When he was young, he drove fast everywhere he went, as if he was always in a hurry. It didn’t matter if the roads were narrow. But at some point, he drove much slower. He’d grip a little tighter with both hands on the wheel, the way drivers got taught back in the day. He had a hard time remembering when it all changed, when taking things slow seemed like the right thing to do.
He tried to tell himself to loosen up, and that it made sense to take more risks in old age than in youth. A kid has all those years ahead, so why put such a long life in jeopardy with so much to look forward to? At seventy-two, Leonard believed he had little time left. Why not push himself? What was there to lose? But that wasn’t how the brain worked.
He’d actually had the same conversation with the handful of friends he still had—the ones he met for coffee once or twice a month. Nobody seemed to agree. “We’re wiser now,” one of them said. In the last conversation, Leonard decided he didn’t want to talk about age or ailments anymore.
It seemed that’s all they did.
He’d shift the conversation to something neutral, like one about the Red Sox or Celtics, Patriots or Bruins—depending on the season—but somehow it would always shift back to a topic reminding them all they were old.

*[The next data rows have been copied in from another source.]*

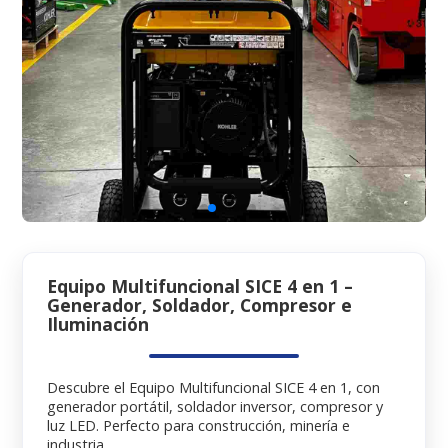
Equipo Multifuncional SICE 4 en 1 –
Generador, Soldador, Compresor e
Iluminación
Descubre el Equipo Multifuncional SICE 4 en 1, con
generador portátil, soldador inversor, compresor y
luz LED. Perfecto para construcción, minería e
industria.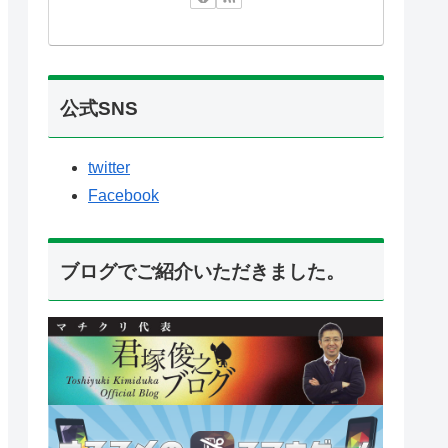
公式SNS
twitter
Facebook
ブログでご紹介いただきました。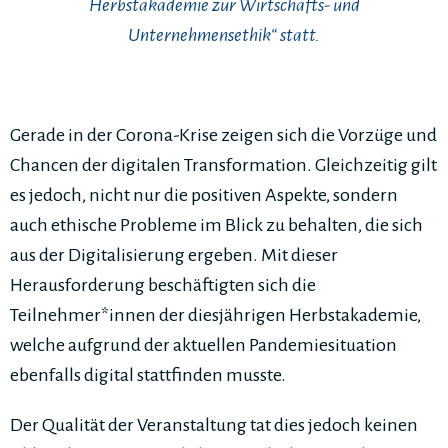
Herbstakademie zur Wirtschafts- und
Unternehmensethik“ statt.
Gerade in der Corona-Krise zeigen sich die Vorzüge und
Chancen der digitalen Transformation. Gleichzeitig gilt
es jedoch, nicht nur die positiven Aspekte, sondern
auch ethische Probleme im Blick zu behalten, die sich
aus der Digitalisierung ergeben. Mit dieser
Herausforderung beschäftigten sich die
Teilnehmer*innen der diesjährigen Herbstakademie,
welche aufgrund der aktuellen Pandemiesituation
ebenfalls digital stattfinden musste.
Der Qualität der Veranstaltung tat dies jedoch keinen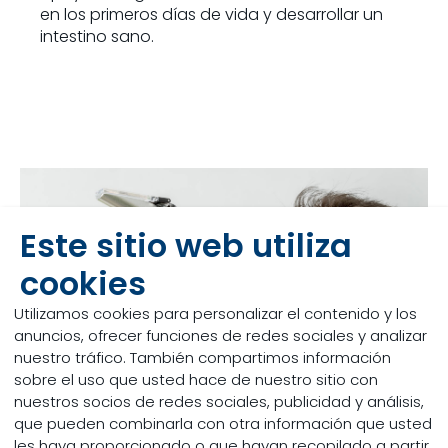
en los primeros días de vida y desarrollar un
intestino sano.
Este sitio web utiliza
cookies
Utilizamos cookies para personalizar el contenido y los
anuncios, ofrecer funciones de redes sociales y analizar
nuestro tráfico. También compartimos información
sobre el uso que usted hace de nuestro sitio con
nuestros socios de redes sociales, publicidad y análisis,
que pueden combinarla con otra información que usted
La manera más
les haya proporcionado o que hayan recopilado a partir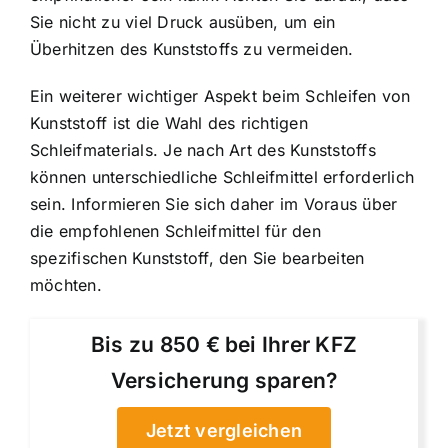
Sie nicht zu viel Druck ausüben, um ein
Überhitzen des Kunststoffs zu vermeiden.
Ein weiterer wichtiger Aspekt beim Schleifen von
Kunststoff ist die Wahl des richtigen
Schleifmaterials. Je nach Art des Kunststoffs
können unterschiedliche Schleifmittel erforderlich
sein. Informieren Sie sich daher im Voraus über
die empfohlenen Schleifmittel für den
spezifischen Kunststoff, den Sie bearbeiten
möchten.
Bis zu 850 € bei Ihrer KFZ
Versicherung sparen?
Jetzt vergleichen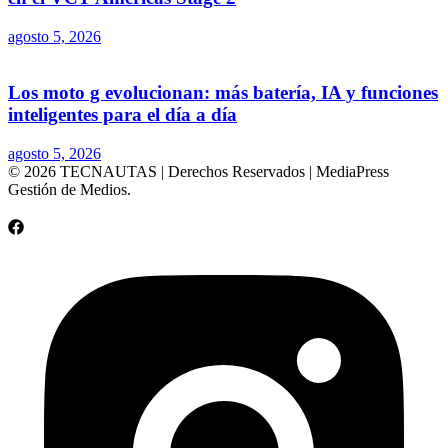
agosto 5, 2026
Los moto g evolucionan: más batería, IA y funciones
inteligentes para el día a día
agosto 5, 2026
© 2026 TECNAUTAS | Derechos Reservados | MediaPress
Gestión de Medios.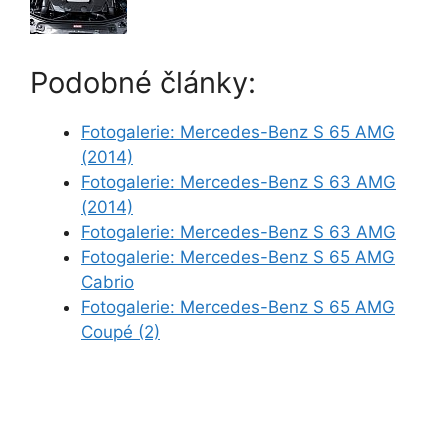
Podobné články:
Fotogalerie: Mercedes-Benz S 65 AMG
(2014)
Fotogalerie: Mercedes-Benz S 63 AMG
(2014)
Fotogalerie: Mercedes-Benz S 63 AMG
Fotogalerie: Mercedes-Benz S 65 AMG
Cabrio
Fotogalerie: Mercedes-Benz S 65 AMG
Coupé (2)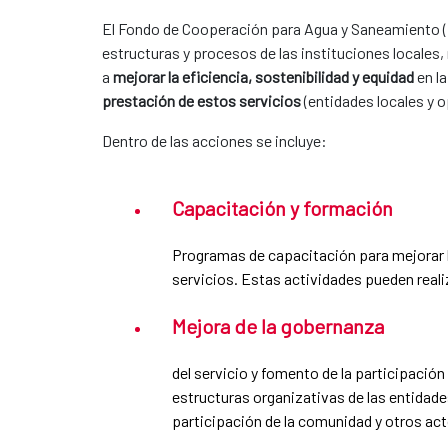
El Fondo de Cooperación para Agua y Saneamiento (
estructuras y procesos de las instituciones locales,
a
mejorar la eficiencia, sostenibilidad y equidad
en la
prestación de estos servicios
(entidades locales y o
Dentro de las acciones se incluye:
Capacitación y formación
Programas de capacitación para mejorar la
servicios. Estas actividades pueden reali
Mejora de la gobernanza
del servicio y fomento de la participació
estructuras organizativas de las entidad
participación de la comunidad y otros act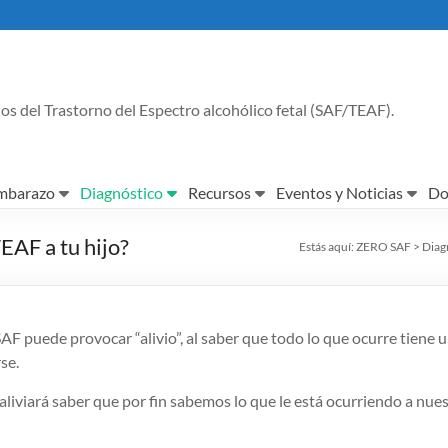
os del Trastorno del Espectro alcohólico fetal (SAF/TEAF).
embarazo
Diagnóstico
Recursos
Eventos y Noticias
Do
EAF a tu hijo?
Estás aquí:
ZERO SAF
>
Diag
SAF puede provocar “alivio”, al saber que todo lo que ocurre tiene
se.
liviará saber que por fin sabemos lo que le está ocurriendo a nues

He wondered how some people seemed to be happy in old age. How was that possible? Maybe it was the ones who had money, could afford to take trips to tropical islands. He wouldn’t know.
Leonard eased off the gas and drove slowly toward the toll, dropping the quarter in the basket.
Claire pointed to the sign for the next exit. “Aren’t we close enough now? Let’s eat. I’m hungry.”
“Didn’t you eat breakfast?”
Claire shook her head.
“It’s only another twenty minutes to the diner,” Leonard said.
Claire sighed. “What if there’s a line?”
Leonard said, “There won’t be a line. All the tourists are gone.”
A drop of rain hit the windshield. And then another. And another. Leonard turned on the wipers.
Claire let out a sigh, opened her book and removed the photo of their grandkids from between the pages, then reached forward and turned the heat on.
The rain was coming down now. But Leonard didn’t mind it. In fact, he thought about how it would be perfectly fine if it rained all weekend and they never left the house.